Collected data:
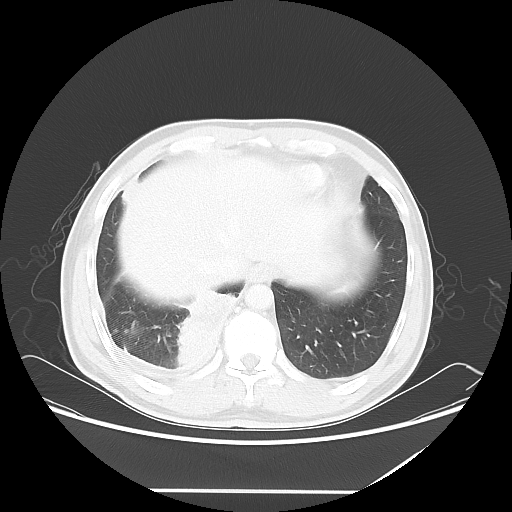
Chest CT, one axial slice. Slice 15 of 60 in the series (ordered by position). Reconstruction kernel LUNG. Lung window (W 1500 / L -600 HU). 5 mm slice thickness. 512 × 512 image matrix, field of view 419 × 419 mm. Male patient, age 48 years. From the clinical record (not read from this slice): clinical TNM (as recorded): T3 N3 M1a.
Structures marked on this image (rectangle marked by the reading radiologist):
- lung tumour (recorded histology: squamous cell carcinoma): bounding box (x1, y1, x2, y2) in pixels: (176, 282, 241, 372)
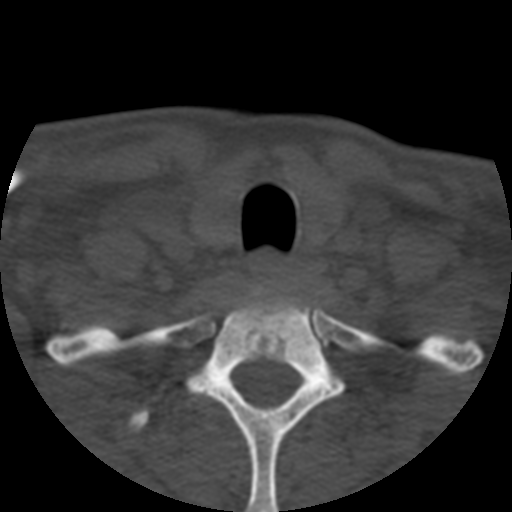
CT including the spine, one axial slice. Position 448 of 508 along the scan axis. Reconstruction kernel STANDARD. 120 kVp. Bone window (W 1800 / L 400 HU). 1.25 mm slice thickness. 512 × 512 image matrix. Patient age 57 years. Case-level facts recorded for this patient, not image findings: primary cancer: prostate.
Structures marked on this image (semi-automatically segmented with operator editing):
- T1 vertebra: bounding box <129,286,381,512> (left, top, right, bottom; pixels)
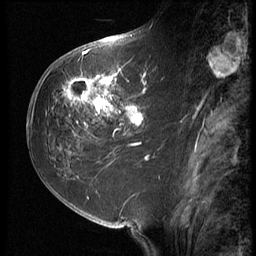
Breast MRI (dynamic contrast-enhanced), one sagittal slice. Position 28 of 64 along the scan axis. 3 images stored at this slice position (order not interpretable as contrast timing). 1.5 T. TE 4.2 ms, TR 9 ms. 2.5 mm slice thickness. 256 × 256 image matrix, field of view 180 × 180 mm. Female patient, age 59 years. From the clinical record (not read from this slice): setting: breast cancer imaged before/during neoadjuvant chemotherapy; receptor status: HER2-positive.
Annotated regions visible in this slice (semi-automatically segmented with operator editing):
- analysis volume of interest (the breast-tissue region the enhancement analysis was run in; not a lesion): bounding box [x1, y1, x2, y2] px = [54, 65, 155, 132]
- tumour enhancement mask (voxels above the 140 % enhancement threshold inside the analysis volume of interest): [62, 65, 149, 131]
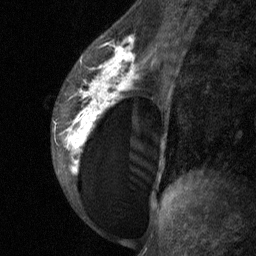
Breast MRI (dynamic contrast-enhanced), one sagittal slice. Position 40 of 64 along the scan axis. Dynamic contrast-enhanced study with each time point stored as its own series, time point 2 of 3 at this slice position (early post-contrast, ordered by acquisition time). 1.5 T. TE 4.8 ms, TR 27 ms. 2 mm slice thickness. 256 × 256 image matrix, field of view 180 × 180 mm. Patient: female, 34 years. Case-level facts recorded for this patient, not image findings: setting: breast cancer imaged before/during neoadjuvant chemotherapy; receptor status: HR-positive, HER2-negative.
Structures marked on this image (semi-automatic segmentation, software-assisted and operator-edited):
- analysis volume of interest (the breast-tissue region the enhancement analysis was run in; not a lesion): box from (x=51, y=23) to (x=157, y=197) px
- tumour enhancement mask (voxels above the 90 % enhancement threshold inside the analysis volume of interest): (x=64, y=35)–(x=137, y=173)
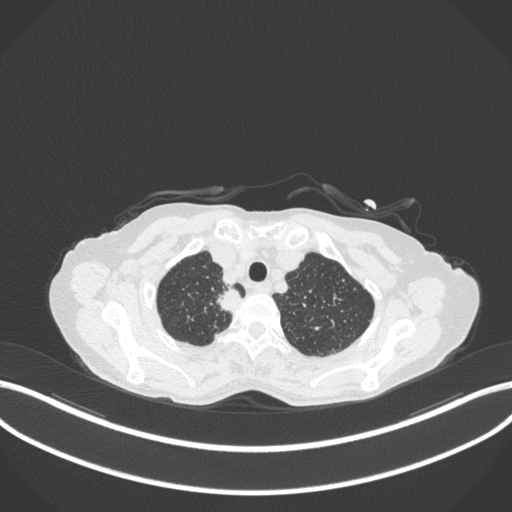
Chest CT, one axial slice; position 325 of 363 along the scan axis; reconstruction kernel B31f; 120 kVp; lung window (W 1500 / L -600 HU); 1 mm slice thickness; 512 × 512 image matrix, field of view 400 × 400 mm. Patient: female, 75 years. Case-level facts recorded for this patient, not image findings: clinical TNM (as recorded): T1c N1 M1.
Annotated regions visible in this slice (bounding box drawn by a radiologist):
- lung tumour (recorded histology: adenocarcinoma): box from (x=210, y=284) to (x=244, y=319) px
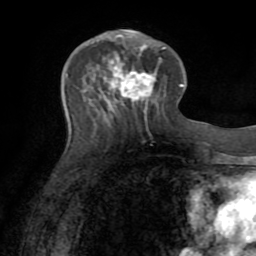
Breast MRI (dynamic contrast-enhanced), one axial slice. Slice 31 of 72 in the series (ordered by position). Cropped to one breast. Dynamic contrast-enhanced series, time point 2 of 8 at this slice position (early post-contrast). 1.5 T. TE 3.2 ms, TR 6.5 ms. 2.2 mm slice thickness. 256 × 256 image matrix. Female patient.
Outlined on this slice (semi-automatic segmentation, software-assisted and operator-edited):
- enhancing-tissue mask used for the functional tumour volume (all voxels passing the contrast-enhancement thresholds inside the analysis volume; usually the tumour): bounding box (x1, y1, x2, y2) in pixels: (103, 29, 162, 111)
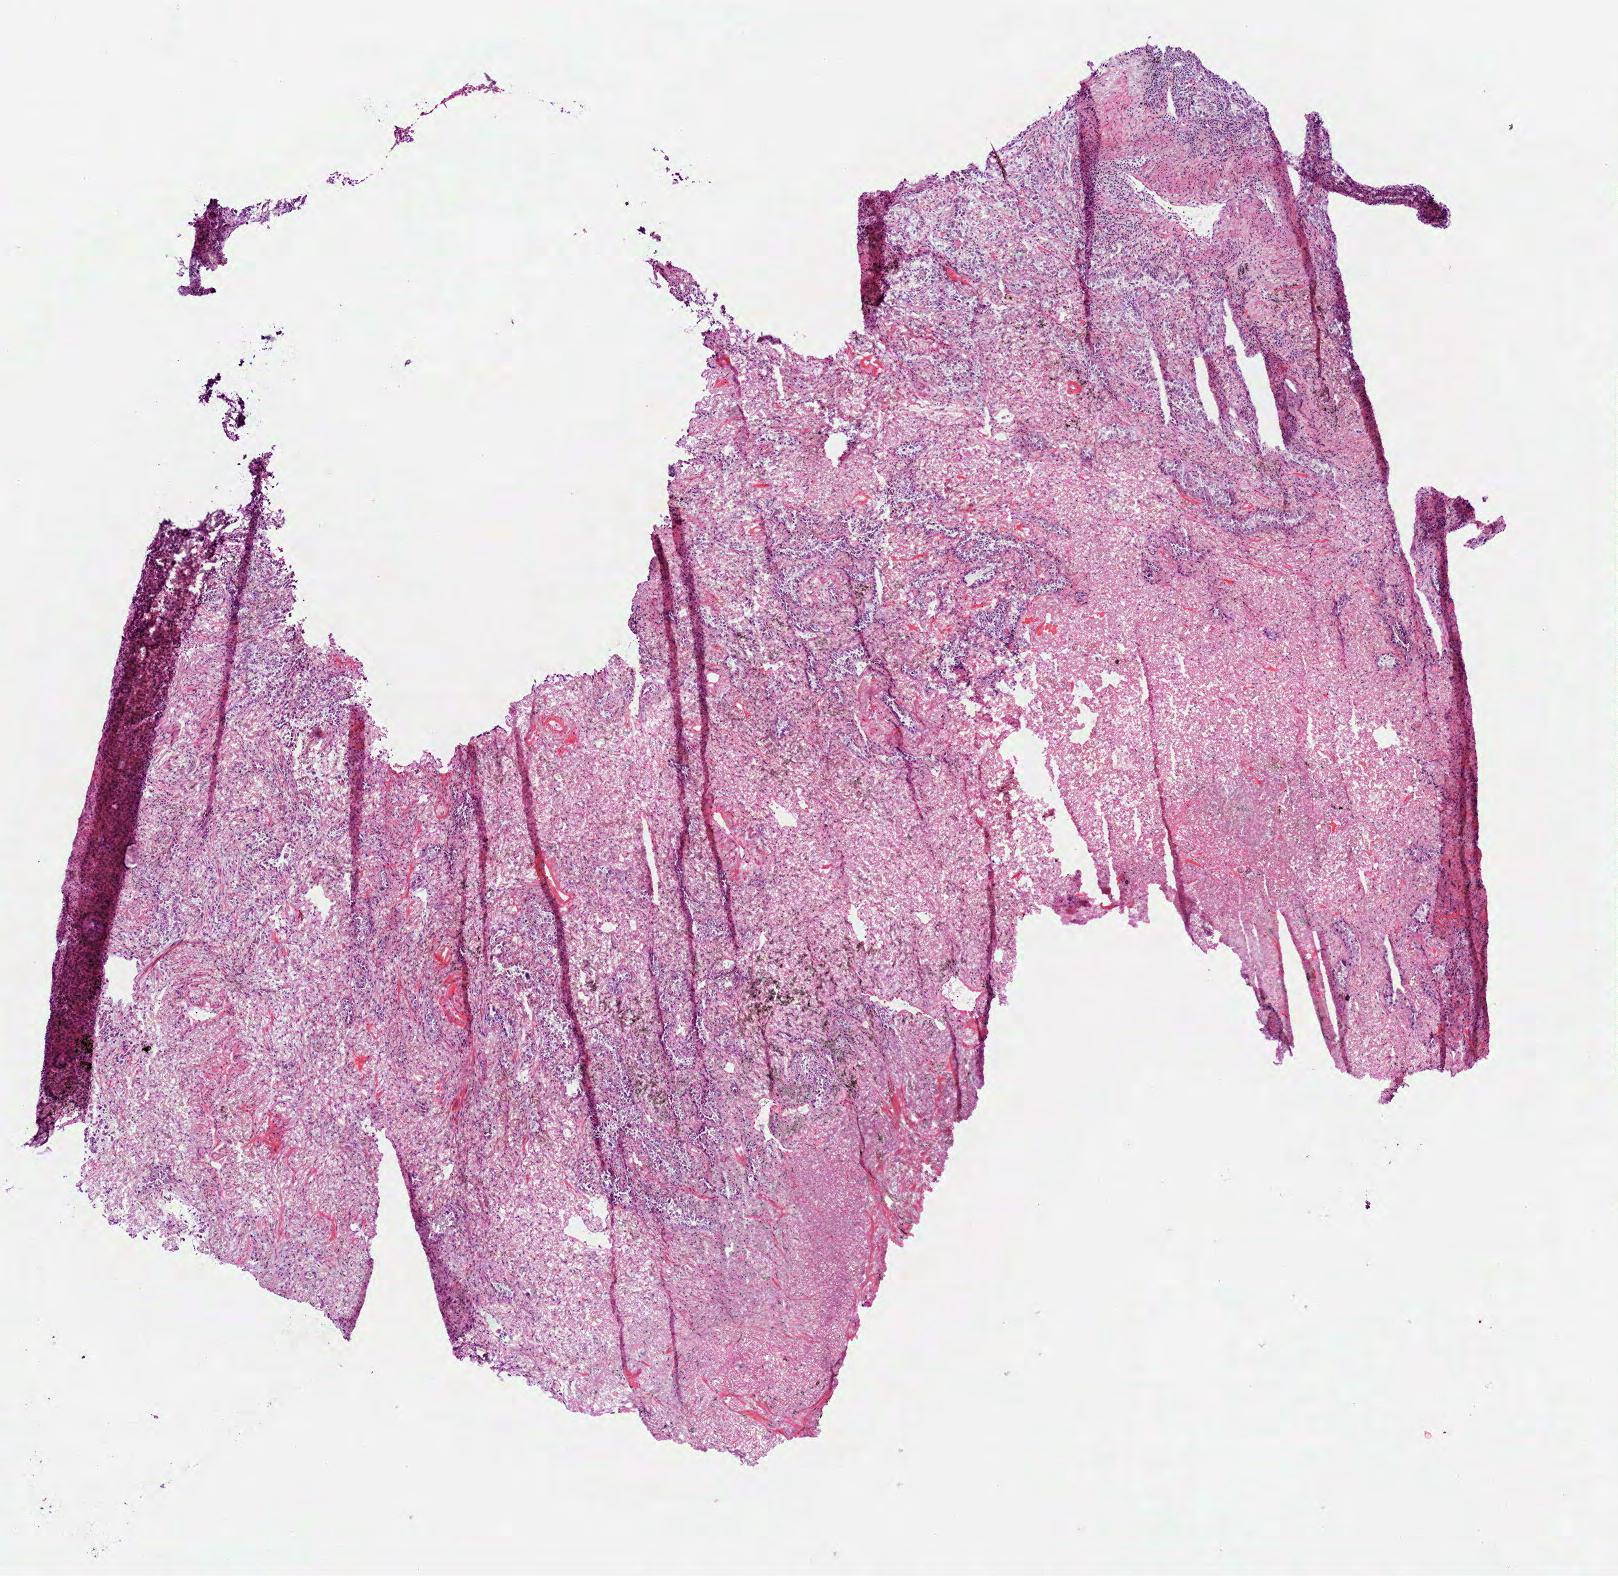
Hematoxylin and eosin (H&E) stained whole-slide image — a low-resolution overview of the entire scanned area, about 6.5 x 6.4 mm (acquisition: 40x scan), frozen section from the top of the tissue portion, sample: primary tumour, lung. Male, age 56 years at initial diagnosis.
Histologic diagnosis: Adenocarcinoma with mixed subtypes (upper lobe, lung).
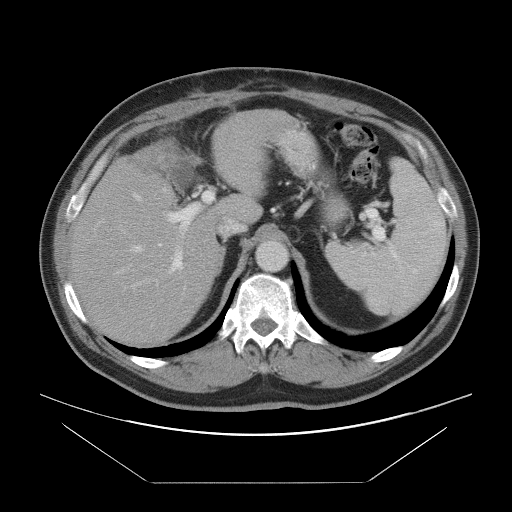
Contrast-enhanced abdominal CT, one axial slice. Slice 61 of 97 in the series (ordered by position). 120 kVp. Intravenous contrast given. Soft-tissue window (W 400 / L 40 HU). 5 mm slice thickness. 512 × 512 image matrix. From the clinical record (not read from this slice): patient: male, age 60 years at operation; diagnosis: colorectal cancer liver metastases, imaged before liver resection.
Outlined on this slice (outlined manually by an expert reader):
- hepatic veins: bounding box (x1, y1, x2, y2) in pixels: (119, 187, 246, 272)
- liver: (73, 111, 289, 345)
- planned liver remnant (the part of the liver to remain after resection): (73, 174, 230, 345)
- portal vein (with intrahepatic branches): (101, 191, 214, 289)
- liver metastasis: (130, 149, 163, 177)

#### [TASK TO CARRY OUT]
"stored" is the string to look for; please copy every line of the records above where it appears.

#### [ANSWER BELOW]
Breast MRI (dynamic contrast-enhanced), one sagittal slice. Position 28 of 64 along the scan axis. 3 images stored at this slice position (order not interpretable as contrast timing). 1.5 T. TE 4.2 ms, TR 9 ms. 2.5 mm slice thickness. 256 × 256 image matrix, field of view 180 × 180 mm. Female patient, age 59 years. From the clinical record (not read from this slice): setting: breast cancer imaged before/during neoadjuvant chemotherapy; receptor status: HER2-positive.
Breast MRI (dynamic contrast-enhanced), one sagittal slice. Position 40 of 64 along the scan axis. Dynamic contrast-enhanced study with each time point stored as its own series, time point 2 of 3 at this slice position (early post-contrast, ordered by acquisition time). 1.5 T. TE 4.8 ms, TR 27 ms. 2 mm slice thickness. 256 × 256 image matrix, field of view 180 × 180 mm. Patient: female, 34 years. Case-level facts recorded for this patient, not image findings: setting: breast cancer imaged before/during neoadjuvant chemotherapy; receptor status: HR-positive, HER2-negative.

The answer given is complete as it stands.